Wakefield's proposals had influence in Australia in abolishing land grants and in establishing Anglo-Saxon standards and a tradition of idealism in governmental affairs.

After several intercolonial conferences the Australian colonies agreed to an act establishing a federal government, and the Australian Commonwealth became a national state January 1, 1901.

Edward G. Wakefield had not exhausted his energy in Australia. In 1837 he was instrumental in the founding of the New Zealand Company to colonize New Zealand. The company encountered trouble in making the natives understand the English system of land ownership. Its intricacies did not appeal to their primitive sense of justice and they demonstrated the justice of their fame as fighters. In the end the natives learned to tolerate the system. New Zealand is a much more fertile, attractive land than Australia, with a more invigorating climate. In this more congenial region Wakefield's theories developed more satisfactory results.

Forces that Resulted in State Regulation of Industrial Relations

In connection with convictism it must be remembered that prisoners of England were at that time political as well as criminal and that the law of England provided imprisonment as the penalty for the unfortunate as well as the vicious.
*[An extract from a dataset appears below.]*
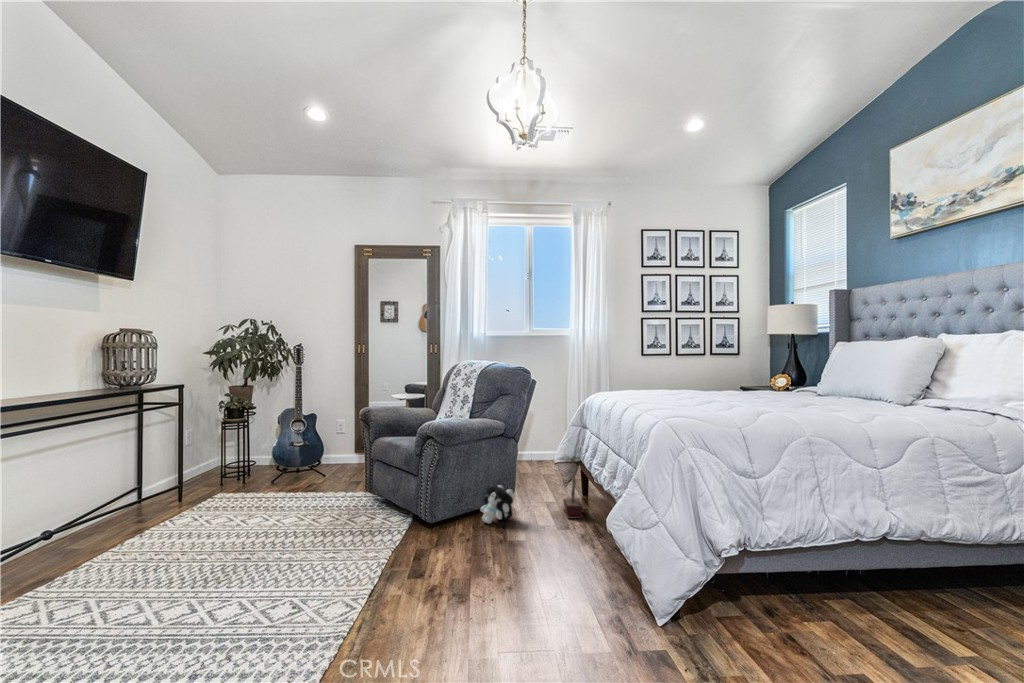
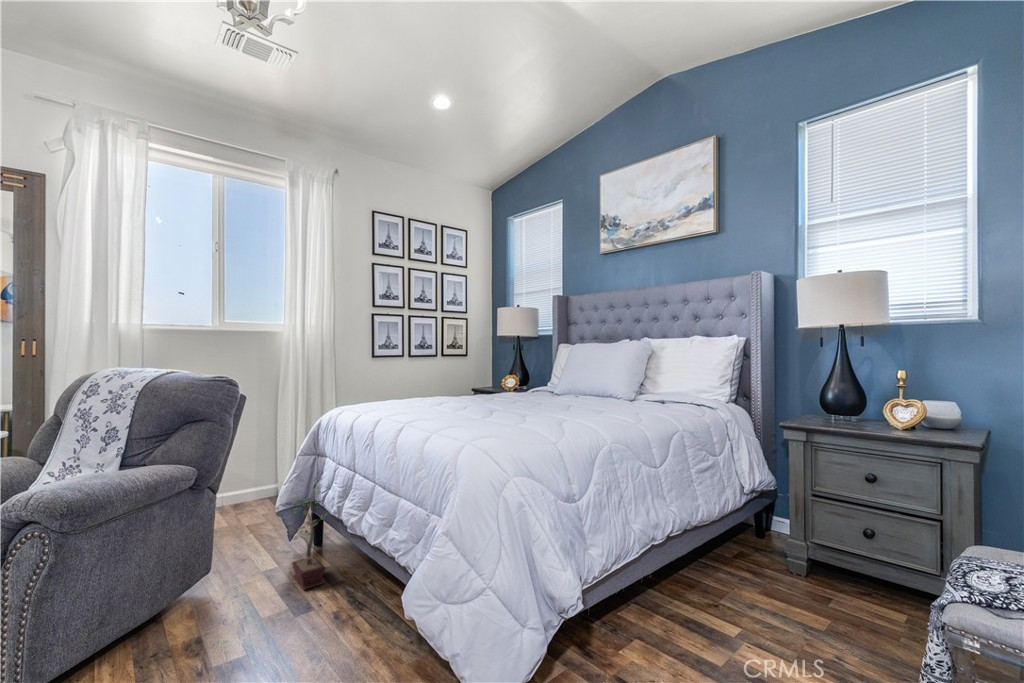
plush toy: present [481,485,513,524] -> none [146,569,213,643]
These convicts transported to Australia represented all kinds of people. Among those transported were the laborers of Dorchester who united to raise wages and were sentenced to imprisonment under the conspiracy laws.

All convicts were under the direct control of the government, which combined the functions of a warden, a labor employment bureau and an Italian padrone. The comparatively free settlers needed laborers; they looked to the government to supply that need and to maintain some sort of supervision over the workers. They were accustomed to regard the government as an employer if not an owner of laborers. The government with so many convicts at its disposal undertook extensive public improvements and public works and so established the traditions and customs of government employment and operation, and governmental regulation of relations of employers and employes.